The Coldplay CD is good. The reviewers are the insufferable ones.
Coldplay released its third album last month. You may have heard about it.
You may have heard so much about it, in fact, that you may feel you don't need to (or want to) hear the actual album--particularly if you read or heard about some of the high-profile pans the CD has picked up along the way, most notably in the New York Times.
The short lesson to be learned is, of course, don't believe everything you read. I am a knowledgeable and discerning music fan and to my ears, X&Y is a rich, satisfying collection of songs that manage to resonate far beyond their simple surfaces might suggest. I don't hear a weak tune on the disc, and more than a few--including "Talk," "White Shadows," "X&Y," and "The Hardest Part"--are memorably wonderful.

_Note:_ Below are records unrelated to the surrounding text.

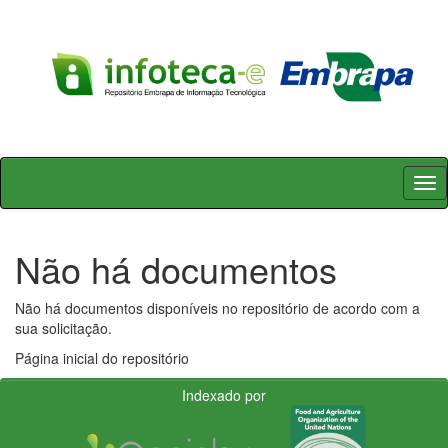
Skip
navigation
Não há documentos
Não há documentos disponíveis no repositório de acordo com a
sua solicitação.
Página inicial do repositório
Indexado por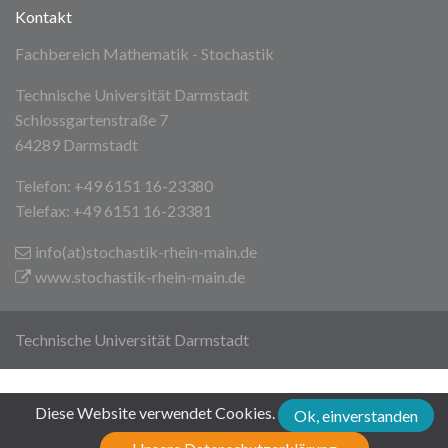
Kontakt
Fachbereich Mathematik - Stochastik
Technische Universität Darmstadt
Schlossgartenstraße 7
64289 Darmstadt
Telefon: +49 6151 16-23380
Telefax: +49 6151 16-23381
info(at)stochastik-rhein-main
.de
www.stochastik-rhein-main.de
Technische Universität Darmstadt
Diese Website verwendet Cookies.
Ok, einverstanden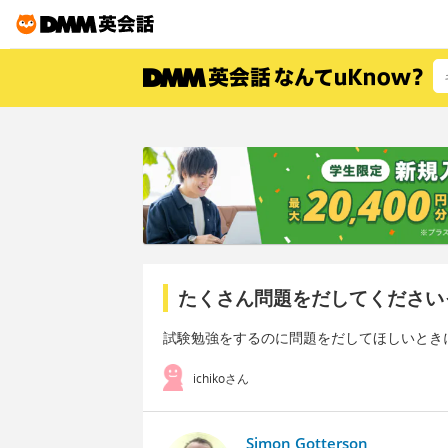
たくさん問題をだしてください
試験勉強をするのに問題をだしてほしいとき
ichikoさん
Simon Gotterson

The longer lesson has to do with the fact that we have been muddling through a cultural age, for a couple of decades now, in which anything popular is mistrusted by a certain community of cultural commentators simply because it is popular. And so after the huge and largely unanticipated success of the band's previous CD, A Rush of Blood to the Head, Coldplay was doomed--the hipsters could no longer find them hip and therefore X&Y was going to be labeled a failure no matter what.

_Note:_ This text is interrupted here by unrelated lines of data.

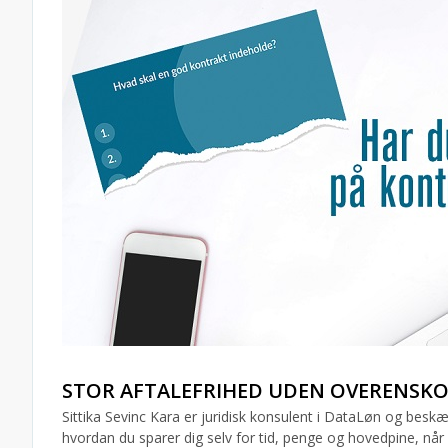
STOR AFTALEFRIHED UDEN OVERENSK
Sittika Sevinc Kara er juridisk konsulent i DataLøn og besk
hvordan du sparer dig selv for tid, penge og hovedpine, når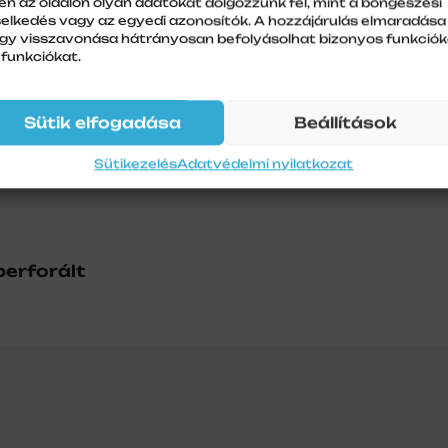
en az oldalon olyan adatokat dolgozzunk fel, mint a böngészési
selkedés vagy az egyedi azonosítók. A hozzájárulás elmaradása
gy visszavonása hátrányosan befolyásolhat bizonyos funkciók
 funkciókat.
Sütik elfogadása
Beállítások
Sütikezelés
Adatvédelmi nyilatkozat
perforált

In other words, had the band issued an experimental excursion (very unlikely, as that's not Coldplay's style), I can readily imagine how they would have been savaged as trying to be something they aren't; "Stick to your knitting!" they would have been scolded. Instead they stuck to their knitting and (wouldn't you know) they've been told how they sound too much the same.
The underlying problem is that bands in Coldplay's position basically stop being listened to. Reviewing X&Y, a few too many writers seemed happy enough to write about their own preconceived notions, unrecognized psychological dramas, and pet peeves rather than the notes and sounds on the CD.

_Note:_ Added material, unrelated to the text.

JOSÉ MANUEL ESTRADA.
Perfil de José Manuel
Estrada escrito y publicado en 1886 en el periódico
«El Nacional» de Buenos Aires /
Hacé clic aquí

No, the new CD is not a musical breakthrough; it does sound generally (but not slavishly) similar to the last album (although I think it's better). And no, it's not necessarily a classic for all time, although classic status is typically difficult to determine until a few years have gone by at least. But being neither wildly different nor an all-time classic is no reason for the CD to be attacked, even ridiculed, particularly as it was in The New York Times, where the reviewer deemed Chris Martin and company "the most insufferable band of the decade."